# CONSIGNE
Pour chacune des affirmations suivantes, indiquez si elle concorde avec le texte sur la recherche marketing en répondant par oui ou par non, et citez mot pour mot les termes du texte qui permettent de trancher.
1. La méthode des quotas consiste à construire l’échantillon comme une version réduite de la population-mère.
2. La profession des études réalise couramment des tirages aléatoires en grandeur réelle.
3. Dans un tirage totalement aléatoire, chaque membre de la population a une chance strictement égale d’être choisi.

La recherche marketing a pour objectif de comprendre les besoins, les attentes et les appréciations des consommateurs, en vue d’optimiser la stratégie et les décisions des entreprises (lancement d’un nouveau produit, actions commerciales ou publicitaires…).
Pour assurer cette compréhension, l’investigation se base principalement sur des études quantitatives et qualitatives, dans lesquelles des consommateurs sont interrogés sur leurs opinions, leurs goûts, leurs comportements…
Ces consommateurs sont généralement choisis sur la base de critères signalétiques de manière à représenter l’ensemble de la population du marché visé. L’interrogation d’un tel échantillon représentatif doit permettre de généraliser le résultat obtenu à l’ensemble de la population.
Validité des échantillons
Du point de vue statistique, le meilleur moyen d’obtenir un échantillon vraiment représentatif d’une population donnée consiste à effectuer un tirage totalement aléatoire dans l’ensemble de cette population, en assurant à chacun de ses membres une chance strictement égale d’être choisi (voir encadré sur la loi des grands nombres). Ce caractère aléatoire de l’échantillon correspond à l’approche probabiliste, au coeur de la théorie statistique. Théoriquement, c’est seulement dans ce cadre que les notions statistiques usuelles d’erreur d’échantillonnage et d’intervalle de confiance sont vraiment applicables et valables.
Dans les faits, l’impossibilité technique de mener de tels tirages aléatoires en grandeur réelle a poussé la profession des études à adopter la technique plus empirique des quotas, qui consiste à bâtir l’échantillon comme un modèle réduit de la population-mère, vérifiant la même répartition sur un certain nombre de critères (dont la répartition dans la population-mère doit par conséquent être connue au préalable).

# DONNÉES RECUEILLIES
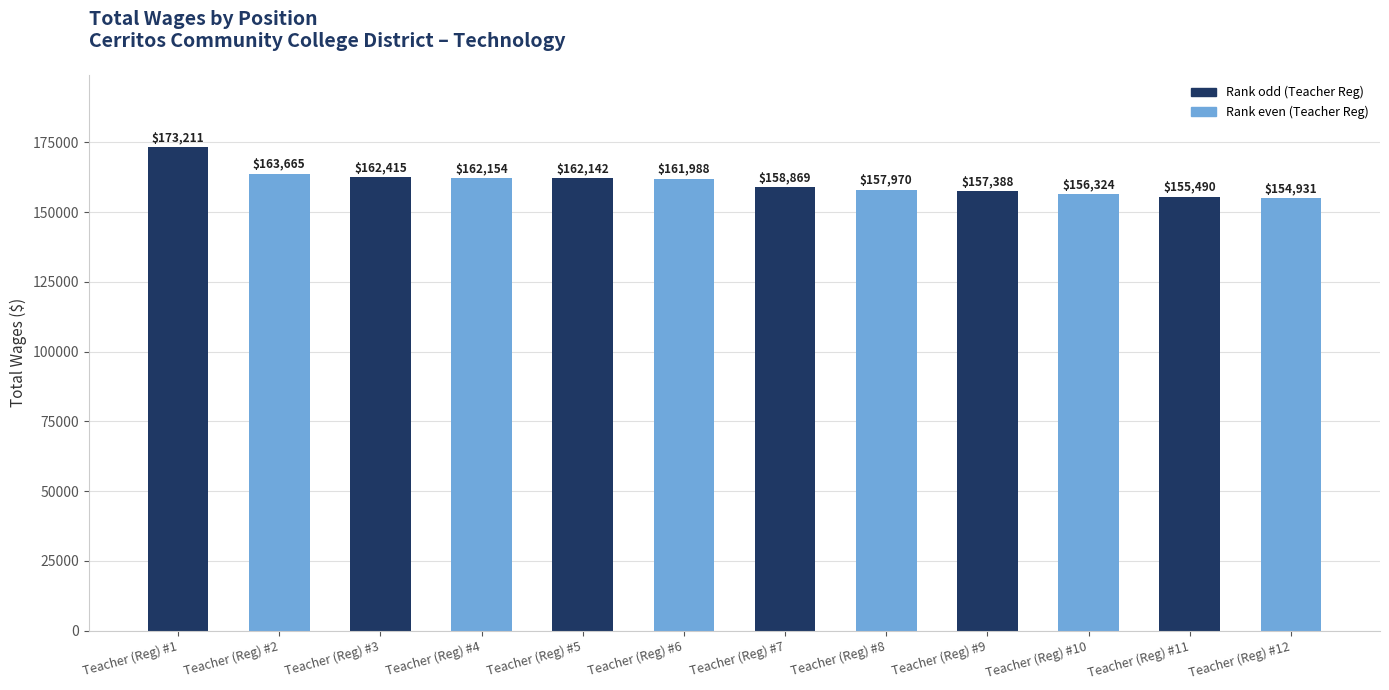

What is the average value?

160546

# RÉPONSE
1. Oui : « bâtir l’échantillon comme un modèle réduit de la population-mère ».
2. Non : « l’impossibilité technique de mener de tels tirages aléatoires en grandeur réelle ».
3. Oui : « en assurant à chacun de ses membres une chance strictement égale d’être choisi ».